You can get some mesclun seeds (A blend of different salad seeds mixed together) or other loose leaf lettuce. You can find these at any drugstore to gourmet online stores like Cook’s Garden. If you choose to order your seed, try to get a variety that is more heat tolerant like Red Sails. That’s the variety I’m trying this year in my raised beds. The Cook’s Garden lists the varieties by season.

So now that you have your pot, fill it with your potting mix. Liberally sprinkle your seeds in an even layer across the pot, then cover with a little more soil and water gently. You will need to keep the soil moist while you are waiting for the seeds to germinate. It took about 10 days before most of mine sprouted up, but it won’t be long till that will be my dinner. And there is nothing better than eating salad that you grew yourself.

How to find local food

My friend asked where she can get locally grown produce, and how she could find farmers who don’t use pesticides or are certified organic. She lives close to Raleigh. There is a nice farmer’s market in Raleigh, but I don’t know as much about the farmers that sell there.

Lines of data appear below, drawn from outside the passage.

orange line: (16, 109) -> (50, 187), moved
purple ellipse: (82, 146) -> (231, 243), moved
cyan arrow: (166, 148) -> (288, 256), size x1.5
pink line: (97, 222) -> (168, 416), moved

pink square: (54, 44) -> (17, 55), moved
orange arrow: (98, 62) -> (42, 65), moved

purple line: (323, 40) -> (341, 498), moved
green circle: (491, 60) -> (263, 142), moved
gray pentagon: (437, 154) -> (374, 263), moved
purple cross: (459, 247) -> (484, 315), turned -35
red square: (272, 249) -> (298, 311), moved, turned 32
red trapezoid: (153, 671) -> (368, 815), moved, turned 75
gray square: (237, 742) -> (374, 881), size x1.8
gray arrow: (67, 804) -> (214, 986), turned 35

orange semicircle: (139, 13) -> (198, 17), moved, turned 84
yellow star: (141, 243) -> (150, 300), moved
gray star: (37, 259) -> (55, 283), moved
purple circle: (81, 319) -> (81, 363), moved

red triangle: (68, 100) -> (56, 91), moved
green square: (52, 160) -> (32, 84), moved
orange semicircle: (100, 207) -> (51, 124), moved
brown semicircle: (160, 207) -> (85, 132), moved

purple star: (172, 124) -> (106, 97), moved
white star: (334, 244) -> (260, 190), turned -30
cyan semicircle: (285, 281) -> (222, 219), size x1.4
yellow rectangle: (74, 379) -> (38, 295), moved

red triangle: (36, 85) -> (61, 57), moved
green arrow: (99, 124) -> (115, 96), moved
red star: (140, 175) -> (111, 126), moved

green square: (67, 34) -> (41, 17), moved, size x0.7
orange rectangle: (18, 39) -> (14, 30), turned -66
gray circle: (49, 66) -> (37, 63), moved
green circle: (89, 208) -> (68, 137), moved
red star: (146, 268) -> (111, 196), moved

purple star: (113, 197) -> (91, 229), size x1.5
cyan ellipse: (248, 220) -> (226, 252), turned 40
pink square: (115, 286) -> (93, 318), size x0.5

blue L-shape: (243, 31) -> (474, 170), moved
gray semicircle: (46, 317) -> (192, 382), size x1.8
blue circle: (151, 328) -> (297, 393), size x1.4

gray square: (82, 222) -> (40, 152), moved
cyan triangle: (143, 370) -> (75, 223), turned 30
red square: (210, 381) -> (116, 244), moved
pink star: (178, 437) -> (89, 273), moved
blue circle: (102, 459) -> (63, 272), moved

First, ask the farmer who’s selling at the booth. S/he will know and can tell you what they use . In both Durham and Raleigh’s farmer’s markets, a farmer would have to have their organic certification to use the word organic. In Durham, some booths say that they do not use any pesticides. But remember organic does not mean the plants have not been treated at all, but they can only be treated with certain natural pesticides. Maple Spring Farm in Cedar Grove, NC has an interesting post on that subject.

You could start at the Growing Small Farms website and see if there are any farms near you. Also Eat Local Triangle has a listing of market’s on its website. One of those links, Local Harvest is a great tool for finding food near you in the US.

Using her zip code I found that there were a few cool farm’s nearby. Including Kidd farm (veggies), Spain farm (mushrooms), Double-T (veggies) just to name a few.

Another way would be to do some research on the CSA’s in your area. In a Community Supported Agriculture (CSA) you would buy a share ahead of the season, and then you would get a box of food each week for the number of weeks you signed up for. You will most likely not be able to pick exactly what you get, but you are going to get some super fresh food and the opportunity to learn about a few veggies that you might not have tried.

Many CSAs are already sold out at this point in the season, but you may be lucky enough to find one that isn’t. Many of the farmers in the area sell to Whole Foods or Weaver Street Co-op, so that’s a possibility too. Those stores list where the produce was grown. I find that I can get a better variety right at the farmers market myself. and it’s nice to see who’s growing your food.

Our local weekly, The Independent, has a section full of local food information this week. It seems that alot of people want fresh produce, and to support the local farmers so they can grow more. In fact, my market is open for the first time on a Wednesday – I may just have to stop by.